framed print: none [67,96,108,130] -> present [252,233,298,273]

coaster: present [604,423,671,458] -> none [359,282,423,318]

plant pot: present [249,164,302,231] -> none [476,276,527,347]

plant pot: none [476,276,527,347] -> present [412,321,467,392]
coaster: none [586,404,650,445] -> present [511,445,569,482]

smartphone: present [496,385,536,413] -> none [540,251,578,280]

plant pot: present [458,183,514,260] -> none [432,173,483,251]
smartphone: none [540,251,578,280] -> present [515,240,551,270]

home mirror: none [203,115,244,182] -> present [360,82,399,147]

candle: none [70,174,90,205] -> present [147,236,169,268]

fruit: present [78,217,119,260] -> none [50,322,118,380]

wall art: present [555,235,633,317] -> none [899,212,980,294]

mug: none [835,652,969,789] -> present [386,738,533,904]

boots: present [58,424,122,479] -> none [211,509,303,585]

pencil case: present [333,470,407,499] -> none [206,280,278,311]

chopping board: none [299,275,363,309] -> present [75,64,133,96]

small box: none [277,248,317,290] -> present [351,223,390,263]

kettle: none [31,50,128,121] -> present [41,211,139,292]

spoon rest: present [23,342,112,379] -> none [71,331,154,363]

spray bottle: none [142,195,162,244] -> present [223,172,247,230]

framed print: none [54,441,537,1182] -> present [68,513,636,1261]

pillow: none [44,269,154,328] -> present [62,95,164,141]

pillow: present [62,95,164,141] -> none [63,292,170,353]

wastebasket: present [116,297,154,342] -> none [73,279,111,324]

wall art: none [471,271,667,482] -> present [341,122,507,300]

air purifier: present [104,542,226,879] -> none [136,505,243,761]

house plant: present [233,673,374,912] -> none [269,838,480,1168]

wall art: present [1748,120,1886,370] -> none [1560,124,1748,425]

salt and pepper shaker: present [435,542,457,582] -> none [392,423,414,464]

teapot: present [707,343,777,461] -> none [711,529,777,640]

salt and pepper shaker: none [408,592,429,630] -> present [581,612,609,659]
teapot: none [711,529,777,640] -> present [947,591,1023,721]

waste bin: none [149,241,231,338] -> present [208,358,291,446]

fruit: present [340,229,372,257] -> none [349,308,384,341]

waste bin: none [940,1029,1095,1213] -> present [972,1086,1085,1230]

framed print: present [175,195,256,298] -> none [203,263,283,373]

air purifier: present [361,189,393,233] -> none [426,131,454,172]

-*-

• **Task objective**: Each line above needs to be repeated exactly, with nothing omitted.

• **Your solution**:
framed print: none [67,96,108,130] -> present [252,233,298,273]

coaster: present [604,423,671,458] -> none [359,282,423,318]

plant pot: present [249,164,302,231] -> none [476,276,527,347]

plant pot: none [476,276,527,347] -> present [412,321,467,392]
coaster: none [586,404,650,445] -> present [511,445,569,482]

smartphone: present [496,385,536,413] -> none [540,251,578,280]

plant pot: present [458,183,514,260] -> none [432,173,483,251]
smartphone: none [540,251,578,280] -> present [515,240,551,270]

home mirror: none [203,115,244,182] -> present [360,82,399,147]

candle: none [70,174,90,205] -> present [147,236,169,268]

fruit: present [78,217,119,260] -> none [50,322,118,380]

wall art: present [555,235,633,317] -> none [899,212,980,294]

mug: none [835,652,969,789] -> present [386,738,533,904]

boots: present [58,424,122,479] -> none [211,509,303,585]

pencil case: present [333,470,407,499] -> none [206,280,278,311]

chopping board: none [299,275,363,309] -> present [75,64,133,96]

small box: none [277,248,317,290] -> present [351,223,390,263]

kettle: none [31,50,128,121] -> present [41,211,139,292]

spoon rest: present [23,342,112,379] -> none [71,331,154,363]

spray bottle: none [142,195,162,244] -> present [223,172,247,230]

framed print: none [54,441,537,1182] -> present [68,513,636,1261]

pillow: none [44,269,154,328] -> present [62,95,164,141]

pillow: present [62,95,164,141] -> none [63,292,170,353]

wastebasket: present [116,297,154,342] -> none [73,279,111,324]

wall art: none [471,271,667,482] -> present [341,122,507,300]

air purifier: present [104,542,226,879] -> none [136,505,243,761]

house plant: present [233,673,374,912] -> none [269,838,480,1168]

wall art: present [1748,120,1886,370] -> none [1560,124,1748,425]

salt and pepper shaker: present [435,542,457,582] -> none [392,423,414,464]

teapot: present [707,343,777,461] -> none [711,529,777,640]

salt and pepper shaker: none [408,592,429,630] -> present [581,612,609,659]
teapot: none [711,529,777,640] -> present [947,591,1023,721]

waste bin: none [149,241,231,338] -> present [208,358,291,446]

fruit: present [340,229,372,257] -> none [349,308,384,341]

waste bin: none [940,1029,1095,1213] -> present [972,1086,1085,1230]

framed print: present [175,195,256,298] -> none [203,263,283,373]

air purifier: present [361,189,393,233] -> none [426,131,454,172]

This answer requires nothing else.